Happy March 14th! No, it isn’t really a holiday, but there are some exciting things around the corner. A week from now, millions of brackets will be busted just hours into the NCAA basketball tournament, which is one of my favorite events of the year. People who haven’t watched basketball all year, can suddenly give you what sounds like a perfect breakdown of how the Horizon League conference winner can take down the good Power 5 team. Everyone becomes
an expert, which is my favorite part about March Madness. Everyone goes into that fateful Thursday with what seems like the very first perfect bracket filled out in bracket history, until about the 3rd game (if you’re lucky.) Even the brightest of college basketball minds have failed to reach that achievement. The chaos and randomness of the games at such a high volume create unpredictable scenarios, that make it all the more impossible that the perfect bracket will ever come.
And that is my poor segue into investing! While no investment is perfect, the experts who use the data are more likely to get the prediction right, rather than those who go into it with their gut -- both in investing and in basketball (that won’t stop my wife from picking Duke to win it all for the 7th consecutive year.)

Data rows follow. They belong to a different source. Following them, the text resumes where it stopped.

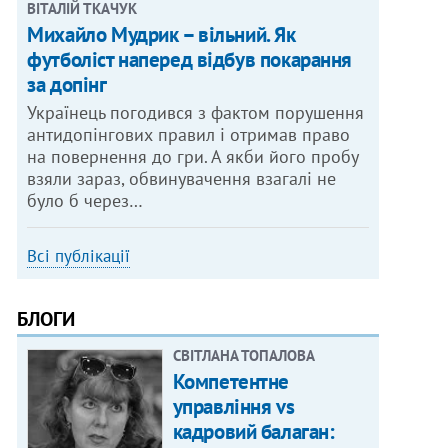
ВІТАЛІЙ ТКАЧУК
Михайло Мудрик – вільний. Як
футболіст наперед відбув покарання
за допінг
Українець погодився з фактом порушення
антидопінгових правил і отримав право
на повернення до гри. А якби його пробу
взяли зараз, обвинувачення взагалі не
було б через…
Всі публікації
БЛОГИ
СВІТЛАНА ТОПАЛОВА
Компетентне
управління vs
кадровий балаган:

For those of you who pay close attention to our investments in our models, you might have seen a drastic change in our EGA model over the past week. We have a lot of our different trading systems in play here, so here is a breakdown of all of these different changes:
Firstly, yes we are taking some equities off the table. This isn’t a hunch or SEM being scared of the current market, it’s simply using our data to determine how much we should actually be invested in (EGA still has quite a bit of equity exposure by the way.) So just keep that in mind when we discuss our changes.
Sector Rotation System
The first is our sector rotation system, which had a very curious mix of Latin America and Real Estate sector funds for much of February. Using our scoring of over 30 different sectors to invest, on March 1st we had scored that the best 2 sectors to hold onto were the dollar and utilities (as I’m writing this we are making trades to sell the dollar index to get back into real estate.)
Style Box Rotation
The second change was taking out some small cap exposure. This change simply occurred because of a change in the ranking “score” for small caps versus the other style boxes (and Treasury Bonds.) After holding small cap in that trading system since 2/22, we sold out of that on Monday. Again, this isn’t us thinking small cap is bad, it’s just us looking at the data we had and making a change based off of that, not emotions.
The last change occurred in our volatility system. Those changes were made March 7th as a reaction to the market maybe selling out a little stronger than it should have. That was a winning trade that served its purpose, but that of course is never a buy-and-hold strategy. That was sold out on Tuesday.
Hopefully this offers some clarification as to why these changes were made. SEM remains strong in its discipline to favor data to emotion, and that remains the case with these changes. And before you ask, we do not have a model to help fill out your bracket. If you are going to use your gut, please do it on a 12 seed and not an investment in a 3X Emerging Market ETF.